I'm trying to persuade R's regular expressions to do what I want. I
have a vector of strings which are names of variables, some of which
are elements of strings. I want to reformat all of the variables into
a list, so (for example)  beta[1] and beta[2] would be a vector in the
list. Where I'm struggling is how to pick out the correct variables.

The problem is that if I have a sub-string, str, then I want to find
the strings that is either the same as the sub-string, or is the
substring followed by a '['. I feel I should be able to do this within
a character class if I could give it an end of string character, i.e.
'[$\\[]' where $ is not a literal $, but the end of the string (i.e.
how it's interpreted outside a character class)

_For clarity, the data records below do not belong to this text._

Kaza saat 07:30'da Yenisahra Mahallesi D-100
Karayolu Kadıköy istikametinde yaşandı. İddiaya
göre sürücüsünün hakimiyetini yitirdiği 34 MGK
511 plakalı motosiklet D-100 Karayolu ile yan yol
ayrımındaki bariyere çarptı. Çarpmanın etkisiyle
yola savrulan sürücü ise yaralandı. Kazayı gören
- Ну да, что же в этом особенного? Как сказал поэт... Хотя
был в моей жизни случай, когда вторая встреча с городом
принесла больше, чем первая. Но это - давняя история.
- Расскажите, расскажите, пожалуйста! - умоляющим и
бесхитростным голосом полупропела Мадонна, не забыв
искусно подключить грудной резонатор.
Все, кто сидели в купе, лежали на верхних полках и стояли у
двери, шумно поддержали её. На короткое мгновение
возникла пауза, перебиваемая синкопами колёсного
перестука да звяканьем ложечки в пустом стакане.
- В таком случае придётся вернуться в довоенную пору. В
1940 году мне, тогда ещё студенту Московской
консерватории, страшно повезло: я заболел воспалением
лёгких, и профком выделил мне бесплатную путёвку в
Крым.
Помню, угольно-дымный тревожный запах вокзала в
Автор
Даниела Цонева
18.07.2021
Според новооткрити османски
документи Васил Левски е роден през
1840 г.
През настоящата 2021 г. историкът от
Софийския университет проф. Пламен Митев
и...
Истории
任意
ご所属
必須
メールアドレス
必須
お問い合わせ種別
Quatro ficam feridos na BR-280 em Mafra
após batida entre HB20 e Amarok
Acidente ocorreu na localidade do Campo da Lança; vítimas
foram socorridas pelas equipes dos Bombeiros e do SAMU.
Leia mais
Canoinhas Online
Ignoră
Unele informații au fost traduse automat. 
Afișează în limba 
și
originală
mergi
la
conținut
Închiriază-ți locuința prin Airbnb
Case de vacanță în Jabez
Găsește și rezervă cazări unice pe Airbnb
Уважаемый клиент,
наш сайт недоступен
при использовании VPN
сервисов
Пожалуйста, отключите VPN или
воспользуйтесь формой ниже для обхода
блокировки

Here's an example, using $ where I want the end of string:

> VarNames <- c("alpha", "beta[1]", "beta[2]", "m", "mu.k", "mu.r")
> TryNames <- unique(gsub('[]\\[1-9]',"",VarNames))
> VarNames[grep(paste('^',TryNames[1], '[$\\[]', sep=""), VarNames)] # want "alpha"
> VarNames[grep(paste('^',TryNames[2], '[$\\[]', sep=""), VarNames)] # Gives waht I want
[1] "beta[1]" "beta[2]"
> VarNames[grep(paste('^',TryNames[3], '[$\\[]', sep=""), VarNames)] # want "m"
> VarNames[grep(paste('^',TryNames[3], sep=""), VarNames)] # gives more than "m"
[1] "m"    "mu.k" "mu.r"

Is it possible to do this, or will I have to resort to using '|'
(which works but is ugly & will only get uglier in the future)?